Task goal
Lines in the entries below where the word "Orders" shows up should each be copied.
[[ Provided entries, beginning ]]
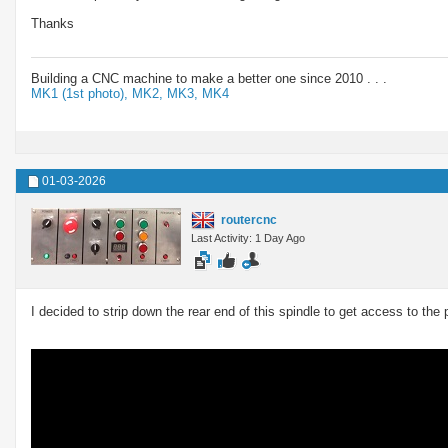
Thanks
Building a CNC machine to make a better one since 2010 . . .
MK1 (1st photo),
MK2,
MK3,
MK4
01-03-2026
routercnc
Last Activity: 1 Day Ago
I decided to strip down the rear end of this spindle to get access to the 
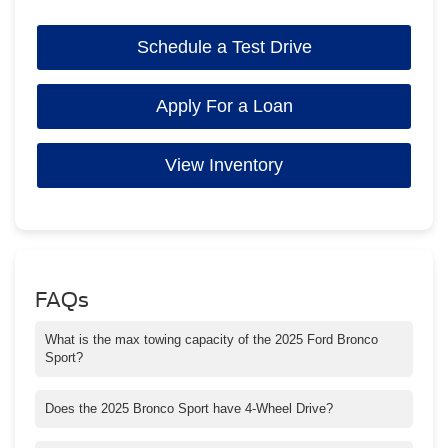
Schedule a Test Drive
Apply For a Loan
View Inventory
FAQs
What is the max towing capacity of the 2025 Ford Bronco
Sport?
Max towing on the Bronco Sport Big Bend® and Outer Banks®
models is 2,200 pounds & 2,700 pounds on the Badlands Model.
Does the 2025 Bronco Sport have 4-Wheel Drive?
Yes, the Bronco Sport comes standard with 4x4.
[[ Provided entries, end ]]
[[ Provided entries, beginning ]]
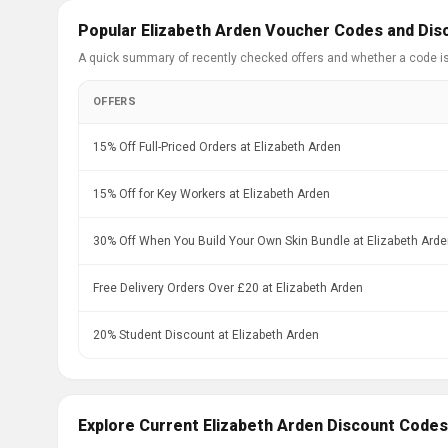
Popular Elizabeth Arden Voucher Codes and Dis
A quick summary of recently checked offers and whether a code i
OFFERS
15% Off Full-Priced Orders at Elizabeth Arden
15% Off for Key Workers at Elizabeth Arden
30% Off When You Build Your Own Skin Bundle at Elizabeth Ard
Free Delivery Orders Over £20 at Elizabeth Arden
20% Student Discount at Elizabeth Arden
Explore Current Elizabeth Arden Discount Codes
[[ Provided entries, end ]]
Exercise output
15% Off Full-Priced Orders at Elizabeth Arden
Free Delivery Orders Over £20 at Elizabeth Arden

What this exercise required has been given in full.